(Extracted records)
## START

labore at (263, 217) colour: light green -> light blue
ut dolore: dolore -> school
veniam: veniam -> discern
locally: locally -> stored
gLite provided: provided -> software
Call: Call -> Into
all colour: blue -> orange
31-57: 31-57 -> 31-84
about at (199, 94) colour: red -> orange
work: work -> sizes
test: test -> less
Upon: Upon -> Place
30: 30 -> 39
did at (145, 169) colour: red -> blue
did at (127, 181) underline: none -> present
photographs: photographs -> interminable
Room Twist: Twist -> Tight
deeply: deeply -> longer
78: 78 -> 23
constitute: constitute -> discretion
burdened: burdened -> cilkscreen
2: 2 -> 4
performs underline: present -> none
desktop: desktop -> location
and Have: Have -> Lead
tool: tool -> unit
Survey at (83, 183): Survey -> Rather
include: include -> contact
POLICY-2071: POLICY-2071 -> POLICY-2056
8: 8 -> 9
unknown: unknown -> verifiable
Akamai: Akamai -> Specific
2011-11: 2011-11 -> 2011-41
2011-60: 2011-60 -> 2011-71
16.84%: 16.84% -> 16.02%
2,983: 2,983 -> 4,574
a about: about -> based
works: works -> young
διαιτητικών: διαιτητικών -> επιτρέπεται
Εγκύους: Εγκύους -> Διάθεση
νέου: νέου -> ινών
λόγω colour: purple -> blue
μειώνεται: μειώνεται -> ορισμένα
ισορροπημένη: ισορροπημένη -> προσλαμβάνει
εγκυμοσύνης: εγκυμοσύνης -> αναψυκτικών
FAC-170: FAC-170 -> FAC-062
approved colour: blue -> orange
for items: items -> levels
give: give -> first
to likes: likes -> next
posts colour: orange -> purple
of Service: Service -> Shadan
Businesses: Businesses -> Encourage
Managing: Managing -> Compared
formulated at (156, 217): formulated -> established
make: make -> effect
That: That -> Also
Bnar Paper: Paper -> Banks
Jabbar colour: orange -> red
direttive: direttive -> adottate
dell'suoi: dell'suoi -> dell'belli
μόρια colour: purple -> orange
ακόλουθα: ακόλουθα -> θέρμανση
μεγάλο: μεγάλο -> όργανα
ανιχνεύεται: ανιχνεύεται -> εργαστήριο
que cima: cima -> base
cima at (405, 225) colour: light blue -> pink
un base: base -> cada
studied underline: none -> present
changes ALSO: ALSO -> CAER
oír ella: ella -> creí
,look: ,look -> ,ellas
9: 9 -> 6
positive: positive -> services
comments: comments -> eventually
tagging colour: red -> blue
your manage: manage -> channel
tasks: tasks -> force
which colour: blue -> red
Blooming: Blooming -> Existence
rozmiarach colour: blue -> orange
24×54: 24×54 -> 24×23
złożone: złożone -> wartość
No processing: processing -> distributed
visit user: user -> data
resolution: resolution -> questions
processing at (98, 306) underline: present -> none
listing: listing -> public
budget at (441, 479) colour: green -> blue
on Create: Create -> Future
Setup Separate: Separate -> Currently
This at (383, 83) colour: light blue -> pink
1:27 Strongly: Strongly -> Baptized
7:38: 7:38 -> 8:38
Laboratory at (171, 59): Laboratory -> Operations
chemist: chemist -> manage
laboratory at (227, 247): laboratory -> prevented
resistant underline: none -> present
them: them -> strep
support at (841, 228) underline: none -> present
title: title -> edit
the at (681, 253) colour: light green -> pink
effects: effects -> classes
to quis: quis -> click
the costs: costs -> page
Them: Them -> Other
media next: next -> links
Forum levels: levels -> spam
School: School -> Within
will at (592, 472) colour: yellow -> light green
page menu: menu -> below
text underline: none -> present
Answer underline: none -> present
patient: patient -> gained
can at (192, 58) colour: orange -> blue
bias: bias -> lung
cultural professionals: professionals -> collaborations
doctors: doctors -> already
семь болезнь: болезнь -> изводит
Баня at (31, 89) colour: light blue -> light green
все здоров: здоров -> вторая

## END

### TASK DETAILS:
Copy every line of the material above word for word, in the same order.

### RESULT:
labore at (263, 217) colour: light green -> light blue
ut dolore: dolore -> school
veniam: veniam -> discern
locally: locally -> stored
gLite provided: provided -> software
Call: Call -> Into
all colour: blue -> orange
31-57: 31-57 -> 31-84
about at (199, 94) colour: red -> orange
work: work -> sizes
test: test -> less
Upon: Upon -> Place
30: 30 -> 39
did at (145, 169) colour: red -> blue
did at (127, 181) underline: none -> present
photographs: photographs -> interminable
Room Twist: Twist -> Tight
deeply: deeply -> longer
78: 78 -> 23
constitute: constitute -> discretion
burdened: burdened -> cilkscreen
2: 2 -> 4
performs underline: present -> none
desktop: desktop -> location
and Have: Have -> Lead
tool: tool -> unit
Survey at (83, 183): Survey -> Rather
include: include -> contact
POLICY-2071: POLICY-2071 -> POLICY-2056
8: 8 -> 9
unknown: unknown -> verifiable
Akamai: Akamai -> Specific
2011-11: 2011-11 -> 2011-41
2011-60: 2011-60 -> 2011-71
16.84%: 16.84% -> 16.02%
2,983: 2,983 -> 4,574
a about: about -> based
works: works -> young
διαιτητικών: διαιτητικών -> επιτρέπεται
Εγκύους: Εγκύους -> Διάθεση
νέου: νέου -> ινών
λόγω colour: purple -> blue
μειώνεται: μειώνεται -> ορισμένα
ισορροπημένη: ισορροπημένη -> προσλαμβάνει
εγκυμοσύνης: εγκυμοσύνης -> αναψυκτικών
FAC-170: FAC-170 -> FAC-062
approved colour: blue -> orange
for items: items -> levels
give: give -> first
to likes: likes -> next
posts colour: orange -> purple
of Service: Service -> Shadan
Businesses: Businesses -> Encourage
Managing: Managing -> Compared
formulated at (156, 217): formulated -> established
make: make -> effect
That: That -> Also
Bnar Paper: Paper -> Banks
Jabbar colour: orange -> red
direttive: direttive -> adottate
dell'suoi: dell'suoi -> dell'belli
μόρια colour: purple -> orange
ακόλουθα: ακόλουθα -> θέρμανση
μεγάλο: μεγάλο -> όργανα
ανιχνεύεται: ανιχνεύεται -> εργαστήριο
que cima: cima -> base
cima at (405, 225) colour: light blue -> pink
un base: base -> cada
studied underline: none -> present
changes ALSO: ALSO -> CAER
oír ella: ella -> creí
,look: ,look -> ,ellas
9: 9 -> 6
positive: positive -> services
comments: comments -> eventually
tagging colour: red -> blue
your manage: manage -> channel
tasks: tasks -> force
which colour: blue -> red
Blooming: Blooming -> Existence
rozmiarach colour: blue -> orange
24×54: 24×54 -> 24×23
złożone: złożone -> wartość
No processing: processing -> distributed
visit user: user -> data
resolution: resolution -> questions
processing at (98, 306) underline: present -> none
listing: listing -> public
budget at (441, 479) colour: green -> blue
on Create: Create -> Future
Setup Separate: Separate -> Currently
This at (383, 83) colour: light blue -> pink
1:27 Strongly: Strongly -> Baptized
7:38: 7:38 -> 8:38
Laboratory at (171, 59): Laboratory -> Operations
chemist: chemist -> manage
laboratory at (227, 247): laboratory -> prevented
resistant underline: none -> present
them: them -> strep
support at (841, 228) underline: none -> present
title: title -> edit
the at (681, 253) colour: light green -> pink
effects: effects -> classes
to quis: quis -> click
the costs: costs -> page
Them: Them -> Other
media next: next -> links
Forum levels: levels -> spam
School: School -> Within
will at (592, 472) colour: yellow -> light green
page menu: menu -> below
text underline: none -> present
Answer underline: none -> present
patient: patient -> gained
can at (192, 58) colour: orange -> blue
bias: bias -> lung
cultural professionals: professionals -> collaborations
doctors: doctors -> already
семь болезнь: болезнь -> изводит
Баня at (31, 89) colour: light blue -> light green
все здоров: здоров -> вторая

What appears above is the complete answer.